### PROBLEM REQUIREMENTS
Copy out, unchanged, the part of the records that opens with the line containing "編程式導航:聲明式導航能做的" and closes with the line containing "答:路由跳轉傳參的時候,對象".

### SUPPLIED INFORMATION
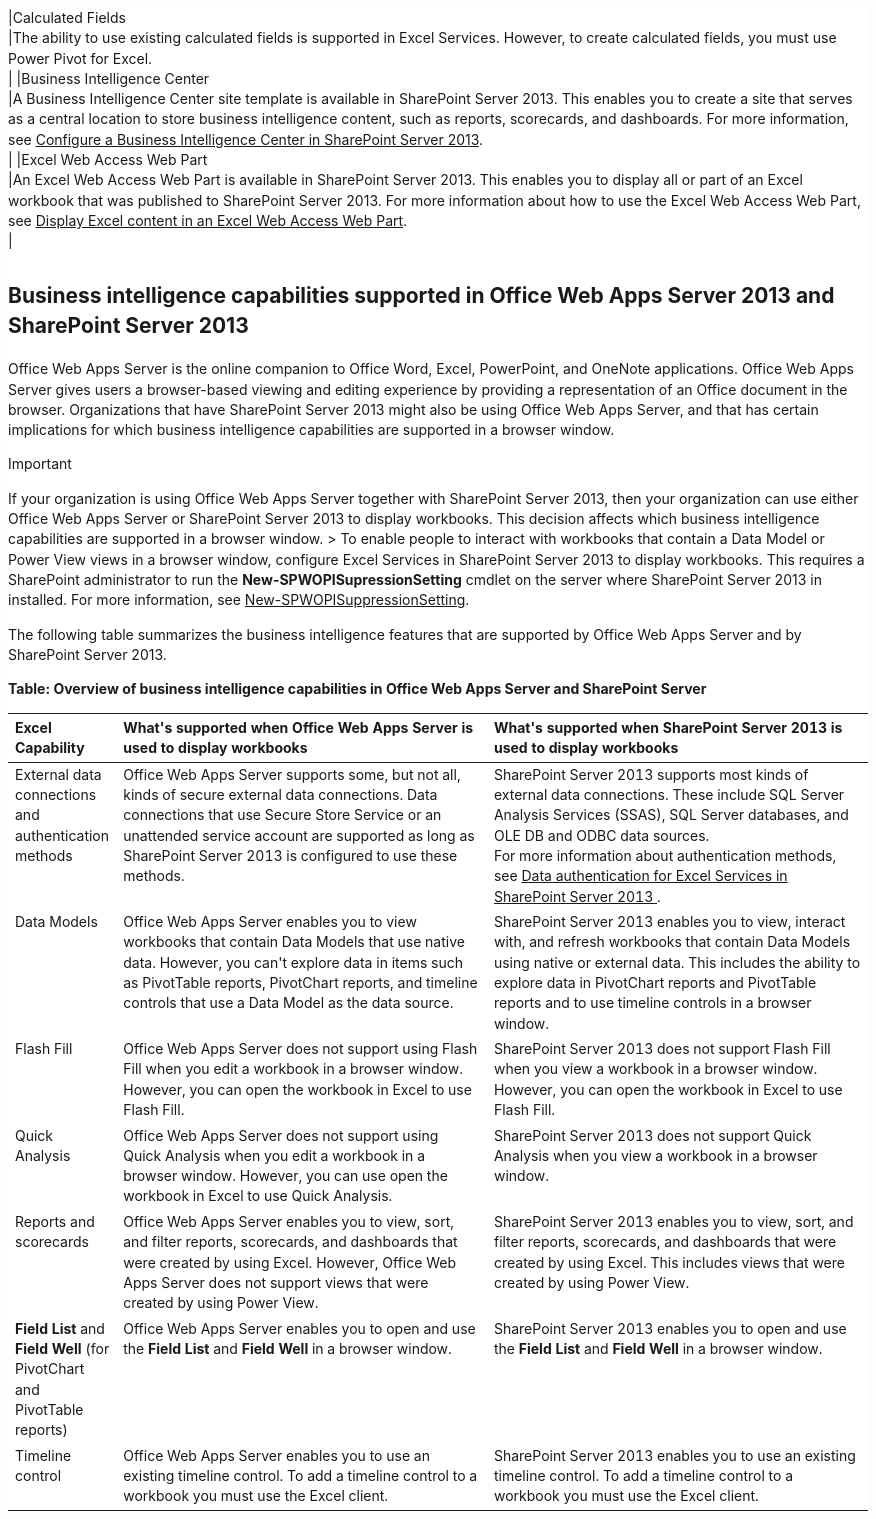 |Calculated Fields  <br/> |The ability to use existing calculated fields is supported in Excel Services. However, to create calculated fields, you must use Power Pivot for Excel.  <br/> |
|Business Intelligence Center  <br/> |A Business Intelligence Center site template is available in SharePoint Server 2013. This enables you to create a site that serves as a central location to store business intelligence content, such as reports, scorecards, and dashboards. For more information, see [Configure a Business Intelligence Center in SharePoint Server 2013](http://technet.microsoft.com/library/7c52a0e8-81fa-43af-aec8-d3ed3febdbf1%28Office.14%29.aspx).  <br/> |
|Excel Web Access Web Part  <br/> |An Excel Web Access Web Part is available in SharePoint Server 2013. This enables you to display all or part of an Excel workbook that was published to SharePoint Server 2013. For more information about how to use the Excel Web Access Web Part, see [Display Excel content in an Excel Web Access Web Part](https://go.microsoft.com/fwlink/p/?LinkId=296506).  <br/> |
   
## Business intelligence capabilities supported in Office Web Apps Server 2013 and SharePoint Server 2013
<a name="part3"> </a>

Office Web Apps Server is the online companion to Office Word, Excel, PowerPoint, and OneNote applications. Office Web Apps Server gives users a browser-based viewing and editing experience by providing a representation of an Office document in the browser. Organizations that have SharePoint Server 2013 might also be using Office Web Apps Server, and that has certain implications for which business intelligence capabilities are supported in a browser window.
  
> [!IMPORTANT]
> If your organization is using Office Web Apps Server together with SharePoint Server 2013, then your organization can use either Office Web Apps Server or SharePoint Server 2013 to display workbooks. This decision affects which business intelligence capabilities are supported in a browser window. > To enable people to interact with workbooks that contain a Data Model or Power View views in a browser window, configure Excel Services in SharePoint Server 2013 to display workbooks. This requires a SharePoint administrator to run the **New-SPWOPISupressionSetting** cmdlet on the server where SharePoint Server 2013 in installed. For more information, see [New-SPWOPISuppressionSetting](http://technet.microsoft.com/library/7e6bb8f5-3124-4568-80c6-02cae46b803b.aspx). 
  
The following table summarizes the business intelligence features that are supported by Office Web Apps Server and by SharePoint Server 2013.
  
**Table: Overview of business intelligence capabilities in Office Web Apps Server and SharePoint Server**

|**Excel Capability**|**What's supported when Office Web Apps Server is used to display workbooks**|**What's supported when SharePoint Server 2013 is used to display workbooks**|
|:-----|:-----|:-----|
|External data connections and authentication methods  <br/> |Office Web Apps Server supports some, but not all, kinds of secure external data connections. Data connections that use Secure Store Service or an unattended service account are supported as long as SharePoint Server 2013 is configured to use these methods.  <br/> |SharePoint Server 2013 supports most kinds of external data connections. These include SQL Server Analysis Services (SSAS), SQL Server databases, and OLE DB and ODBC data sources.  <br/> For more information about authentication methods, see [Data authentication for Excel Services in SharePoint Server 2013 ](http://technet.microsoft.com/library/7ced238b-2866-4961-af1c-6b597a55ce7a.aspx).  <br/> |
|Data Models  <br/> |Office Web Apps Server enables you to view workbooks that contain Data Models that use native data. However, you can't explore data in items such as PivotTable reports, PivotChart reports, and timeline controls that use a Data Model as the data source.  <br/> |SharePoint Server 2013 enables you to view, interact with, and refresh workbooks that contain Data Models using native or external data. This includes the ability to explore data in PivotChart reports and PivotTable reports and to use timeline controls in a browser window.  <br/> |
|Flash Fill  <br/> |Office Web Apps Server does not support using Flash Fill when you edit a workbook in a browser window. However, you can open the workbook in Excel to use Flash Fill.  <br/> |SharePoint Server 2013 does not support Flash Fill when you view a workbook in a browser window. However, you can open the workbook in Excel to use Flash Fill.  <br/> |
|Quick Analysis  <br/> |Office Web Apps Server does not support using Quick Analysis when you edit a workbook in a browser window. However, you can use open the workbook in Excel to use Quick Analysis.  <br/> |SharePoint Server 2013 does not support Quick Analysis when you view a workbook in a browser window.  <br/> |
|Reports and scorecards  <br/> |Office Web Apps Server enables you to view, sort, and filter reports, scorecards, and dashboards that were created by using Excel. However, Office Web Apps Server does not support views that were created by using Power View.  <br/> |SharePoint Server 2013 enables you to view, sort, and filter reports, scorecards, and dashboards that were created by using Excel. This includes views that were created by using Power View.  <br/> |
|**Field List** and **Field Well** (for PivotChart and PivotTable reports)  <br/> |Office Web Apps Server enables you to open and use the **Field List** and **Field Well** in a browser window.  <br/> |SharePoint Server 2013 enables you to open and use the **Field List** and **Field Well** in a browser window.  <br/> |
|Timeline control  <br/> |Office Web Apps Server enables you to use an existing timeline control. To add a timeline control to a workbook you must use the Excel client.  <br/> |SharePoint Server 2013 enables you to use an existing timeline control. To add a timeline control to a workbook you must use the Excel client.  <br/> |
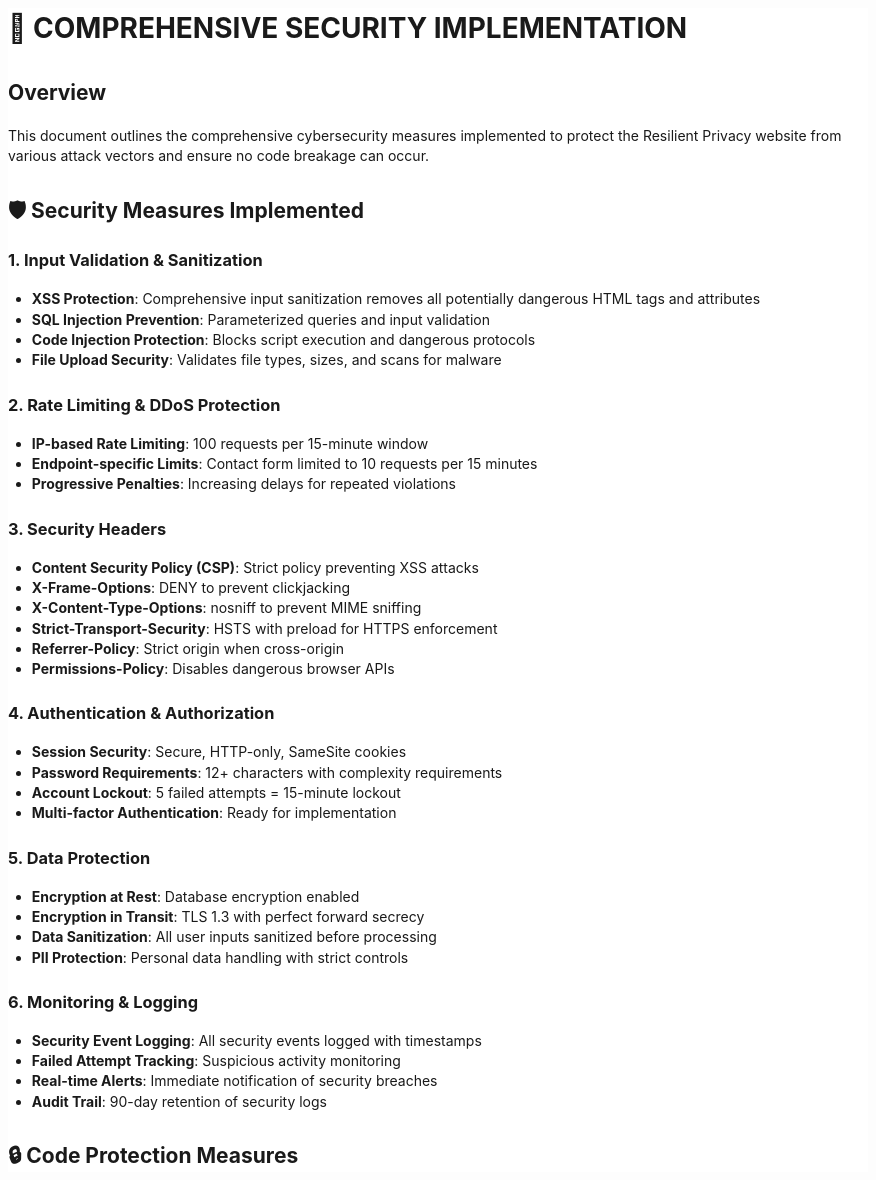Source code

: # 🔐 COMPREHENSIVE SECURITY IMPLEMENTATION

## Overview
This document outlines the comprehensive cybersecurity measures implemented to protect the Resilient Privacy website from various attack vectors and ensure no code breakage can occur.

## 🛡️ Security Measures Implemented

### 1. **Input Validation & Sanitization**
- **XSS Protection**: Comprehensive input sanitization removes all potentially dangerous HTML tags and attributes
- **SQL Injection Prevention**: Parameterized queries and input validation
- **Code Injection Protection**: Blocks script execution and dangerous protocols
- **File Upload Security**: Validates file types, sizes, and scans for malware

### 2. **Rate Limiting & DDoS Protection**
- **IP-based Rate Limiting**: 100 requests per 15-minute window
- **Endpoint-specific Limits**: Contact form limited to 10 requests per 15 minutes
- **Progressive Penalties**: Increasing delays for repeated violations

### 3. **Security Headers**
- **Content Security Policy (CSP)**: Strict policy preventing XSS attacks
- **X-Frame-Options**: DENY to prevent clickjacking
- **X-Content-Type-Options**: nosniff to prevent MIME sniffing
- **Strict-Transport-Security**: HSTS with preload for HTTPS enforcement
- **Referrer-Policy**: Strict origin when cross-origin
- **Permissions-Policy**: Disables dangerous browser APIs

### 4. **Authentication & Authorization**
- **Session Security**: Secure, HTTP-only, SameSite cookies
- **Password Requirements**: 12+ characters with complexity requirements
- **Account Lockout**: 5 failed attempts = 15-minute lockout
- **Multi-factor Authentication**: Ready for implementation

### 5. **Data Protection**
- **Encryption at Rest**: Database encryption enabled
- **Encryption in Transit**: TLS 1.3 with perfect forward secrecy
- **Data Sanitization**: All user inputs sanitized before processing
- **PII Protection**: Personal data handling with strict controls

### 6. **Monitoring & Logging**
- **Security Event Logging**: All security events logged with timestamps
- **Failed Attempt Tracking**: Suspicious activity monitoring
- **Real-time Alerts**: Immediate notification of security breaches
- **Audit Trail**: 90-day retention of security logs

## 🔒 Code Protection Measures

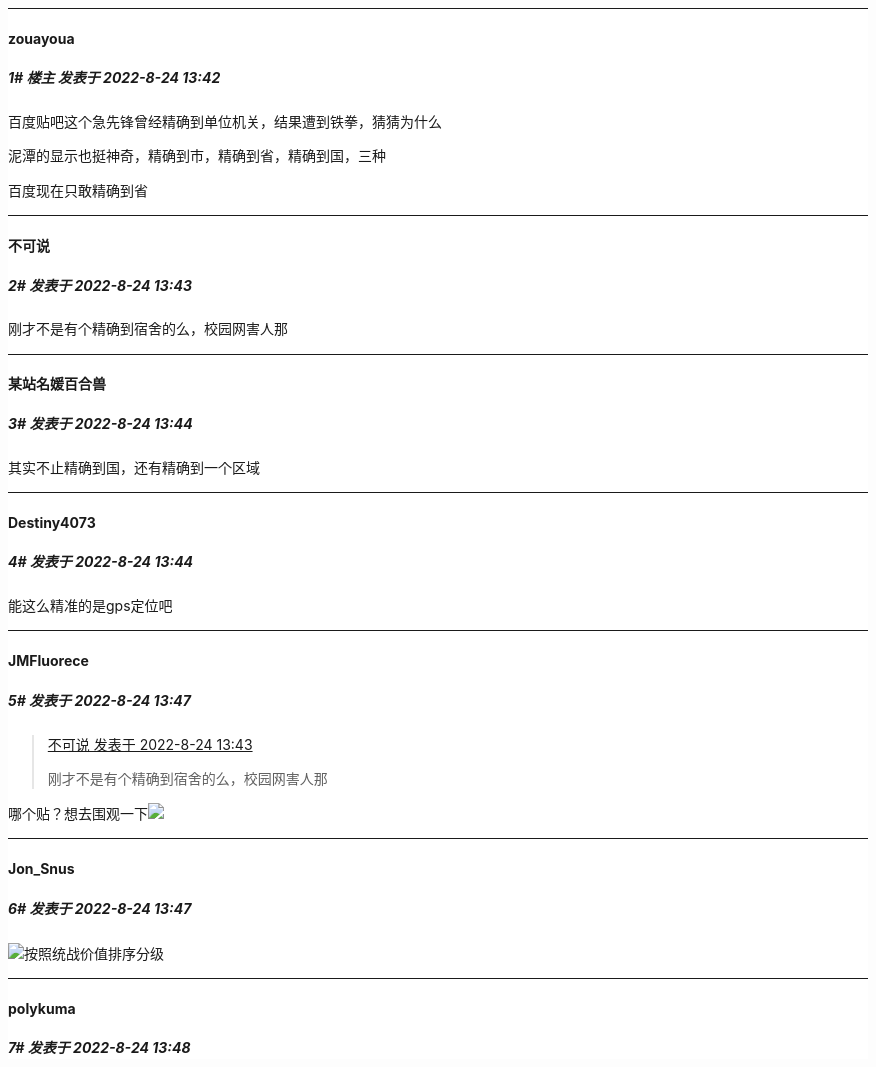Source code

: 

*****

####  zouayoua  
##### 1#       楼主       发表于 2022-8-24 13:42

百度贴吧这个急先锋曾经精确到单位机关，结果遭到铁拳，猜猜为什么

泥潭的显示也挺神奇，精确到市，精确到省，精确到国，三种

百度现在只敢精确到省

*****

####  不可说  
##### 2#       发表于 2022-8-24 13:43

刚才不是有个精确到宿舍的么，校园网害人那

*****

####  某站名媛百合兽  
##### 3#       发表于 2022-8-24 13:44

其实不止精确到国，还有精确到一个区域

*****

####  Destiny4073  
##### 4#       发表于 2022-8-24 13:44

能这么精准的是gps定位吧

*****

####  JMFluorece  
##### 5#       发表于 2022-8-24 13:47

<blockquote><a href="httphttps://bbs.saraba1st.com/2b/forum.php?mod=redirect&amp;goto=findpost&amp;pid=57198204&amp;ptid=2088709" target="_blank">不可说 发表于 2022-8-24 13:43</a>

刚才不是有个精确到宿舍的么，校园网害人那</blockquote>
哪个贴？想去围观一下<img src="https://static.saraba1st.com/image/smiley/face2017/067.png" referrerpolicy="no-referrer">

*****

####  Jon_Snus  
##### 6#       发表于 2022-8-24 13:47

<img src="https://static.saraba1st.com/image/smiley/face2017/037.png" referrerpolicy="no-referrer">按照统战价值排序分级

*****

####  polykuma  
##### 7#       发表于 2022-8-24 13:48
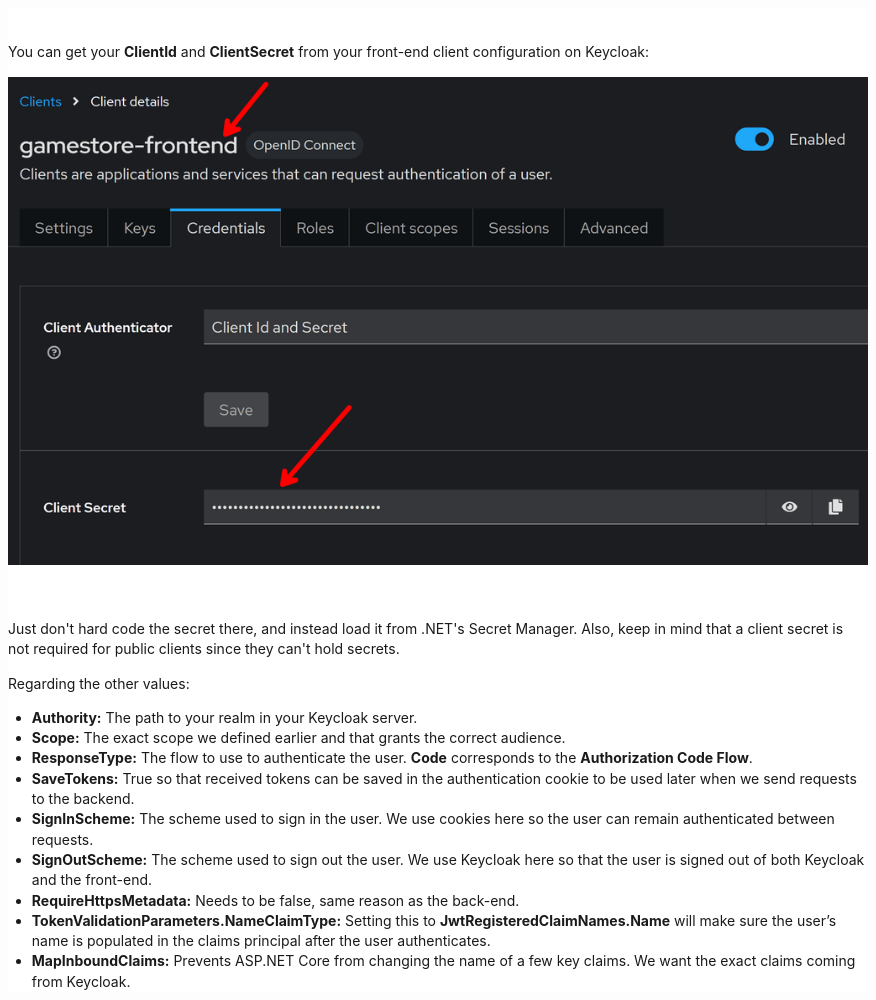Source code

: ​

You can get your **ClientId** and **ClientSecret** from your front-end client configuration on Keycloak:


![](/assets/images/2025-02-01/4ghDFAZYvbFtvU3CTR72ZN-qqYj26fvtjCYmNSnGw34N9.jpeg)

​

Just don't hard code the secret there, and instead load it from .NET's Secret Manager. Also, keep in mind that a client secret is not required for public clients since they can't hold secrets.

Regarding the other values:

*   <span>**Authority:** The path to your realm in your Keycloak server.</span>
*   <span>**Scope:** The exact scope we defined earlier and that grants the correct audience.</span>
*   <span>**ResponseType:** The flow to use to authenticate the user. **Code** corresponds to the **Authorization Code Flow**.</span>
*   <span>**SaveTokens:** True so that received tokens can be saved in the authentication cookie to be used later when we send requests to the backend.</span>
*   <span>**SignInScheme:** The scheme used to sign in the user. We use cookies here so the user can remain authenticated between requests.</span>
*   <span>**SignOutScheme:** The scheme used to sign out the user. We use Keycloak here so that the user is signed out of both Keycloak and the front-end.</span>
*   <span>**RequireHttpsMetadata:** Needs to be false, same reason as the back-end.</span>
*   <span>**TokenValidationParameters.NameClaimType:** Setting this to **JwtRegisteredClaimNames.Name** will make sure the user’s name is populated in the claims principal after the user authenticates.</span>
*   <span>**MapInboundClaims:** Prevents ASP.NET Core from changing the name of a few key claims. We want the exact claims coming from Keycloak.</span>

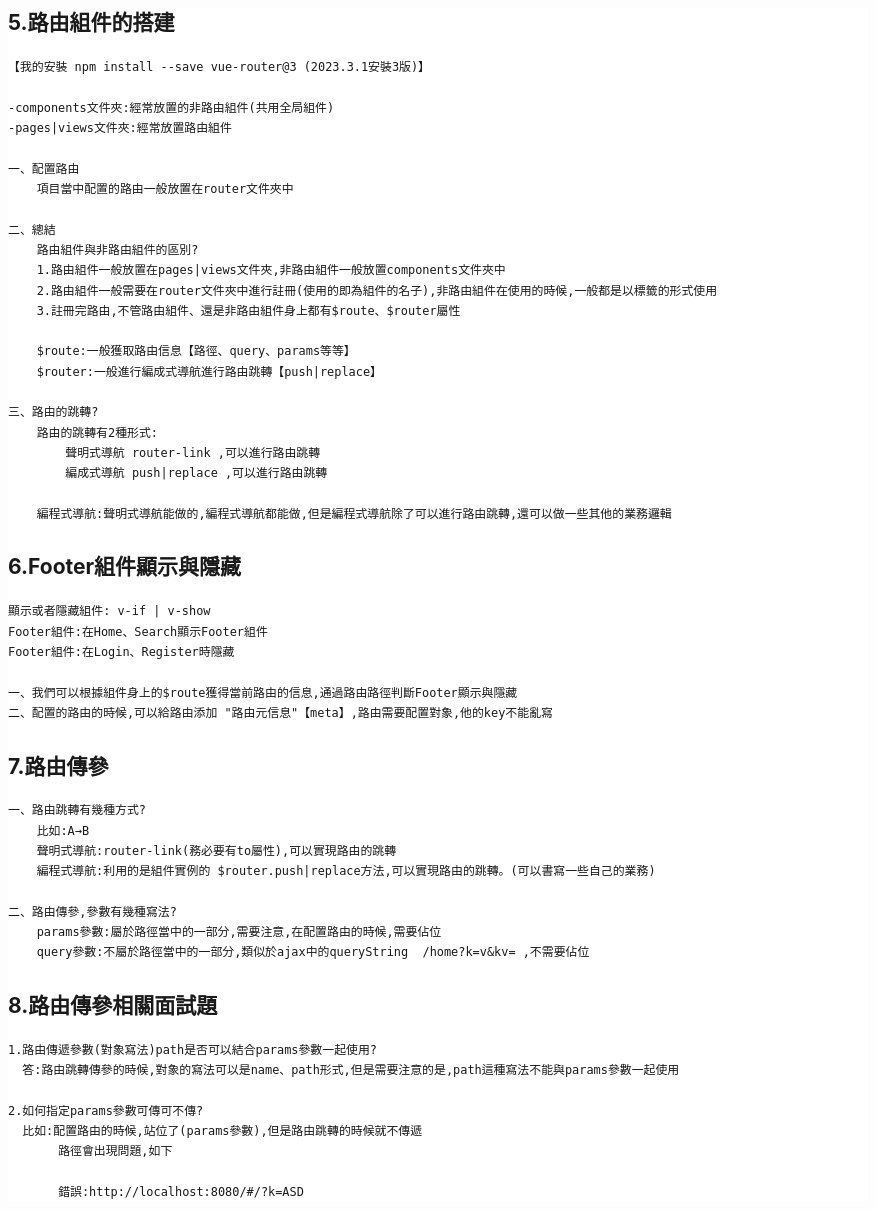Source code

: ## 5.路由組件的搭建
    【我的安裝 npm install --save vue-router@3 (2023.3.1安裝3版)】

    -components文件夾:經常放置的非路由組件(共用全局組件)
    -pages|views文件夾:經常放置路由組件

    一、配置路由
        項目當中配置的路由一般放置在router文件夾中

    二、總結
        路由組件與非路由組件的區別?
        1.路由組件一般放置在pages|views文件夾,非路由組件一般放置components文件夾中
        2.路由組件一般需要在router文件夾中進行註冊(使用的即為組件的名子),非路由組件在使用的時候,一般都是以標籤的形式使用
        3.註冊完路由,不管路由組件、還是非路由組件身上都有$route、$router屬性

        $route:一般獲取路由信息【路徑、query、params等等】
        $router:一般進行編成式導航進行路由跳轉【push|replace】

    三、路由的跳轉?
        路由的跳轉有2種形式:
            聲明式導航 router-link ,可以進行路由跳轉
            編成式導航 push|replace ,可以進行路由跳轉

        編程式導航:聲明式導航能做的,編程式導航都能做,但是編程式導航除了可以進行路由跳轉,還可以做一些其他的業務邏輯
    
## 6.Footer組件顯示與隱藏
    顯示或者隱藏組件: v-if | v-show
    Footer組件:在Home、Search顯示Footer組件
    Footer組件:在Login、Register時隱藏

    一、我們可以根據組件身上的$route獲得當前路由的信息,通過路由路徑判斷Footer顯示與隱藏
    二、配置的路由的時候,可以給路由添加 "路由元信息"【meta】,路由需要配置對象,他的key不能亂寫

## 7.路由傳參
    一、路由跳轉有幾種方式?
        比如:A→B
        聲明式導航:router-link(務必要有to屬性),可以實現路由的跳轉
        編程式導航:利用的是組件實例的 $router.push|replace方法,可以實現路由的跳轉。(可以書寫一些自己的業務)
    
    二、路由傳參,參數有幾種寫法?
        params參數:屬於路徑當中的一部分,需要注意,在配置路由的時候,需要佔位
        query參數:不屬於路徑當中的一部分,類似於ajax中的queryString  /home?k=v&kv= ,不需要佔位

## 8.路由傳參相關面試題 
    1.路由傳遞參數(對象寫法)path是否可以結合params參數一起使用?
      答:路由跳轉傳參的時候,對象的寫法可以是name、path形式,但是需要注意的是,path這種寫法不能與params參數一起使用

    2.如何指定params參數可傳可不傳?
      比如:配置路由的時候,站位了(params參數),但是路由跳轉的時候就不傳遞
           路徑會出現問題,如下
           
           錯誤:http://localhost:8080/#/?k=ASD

### ANSWER SECTION
        編程式導航:聲明式導航能做的,編程式導航都能做,但是編程式導航除了可以進行路由跳轉,還可以做一些其他的業務邏輯
    
## 6.Footer組件顯示與隱藏
    顯示或者隱藏組件: v-if | v-show
    Footer組件:在Home、Search顯示Footer組件
    Footer組件:在Login、Register時隱藏

    一、我們可以根據組件身上的$route獲得當前路由的信息,通過路由路徑判斷Footer顯示與隱藏
    二、配置的路由的時候,可以給路由添加 "路由元信息"【meta】,路由需要配置對象,他的key不能亂寫

## 7.路由傳參
    一、路由跳轉有幾種方式?
        比如:A→B
        聲明式導航:router-link(務必要有to屬性),可以實現路由的跳轉
        編程式導航:利用的是組件實例的 $router.push|replace方法,可以實現路由的跳轉。(可以書寫一些自己的業務)
    
    二、路由傳參,參數有幾種寫法?
        params參數:屬於路徑當中的一部分,需要注意,在配置路由的時候,需要佔位
        query參數:不屬於路徑當中的一部分,類似於ajax中的queryString  /home?k=v&kv= ,不需要佔位

## 8.路由傳參相關面試題 
    1.路由傳遞參數(對象寫法)path是否可以結合params參數一起使用?
      答:路由跳轉傳參的時候,對象的寫法可以是name、path形式,但是需要注意的是,path這種寫法不能與params參數一起使用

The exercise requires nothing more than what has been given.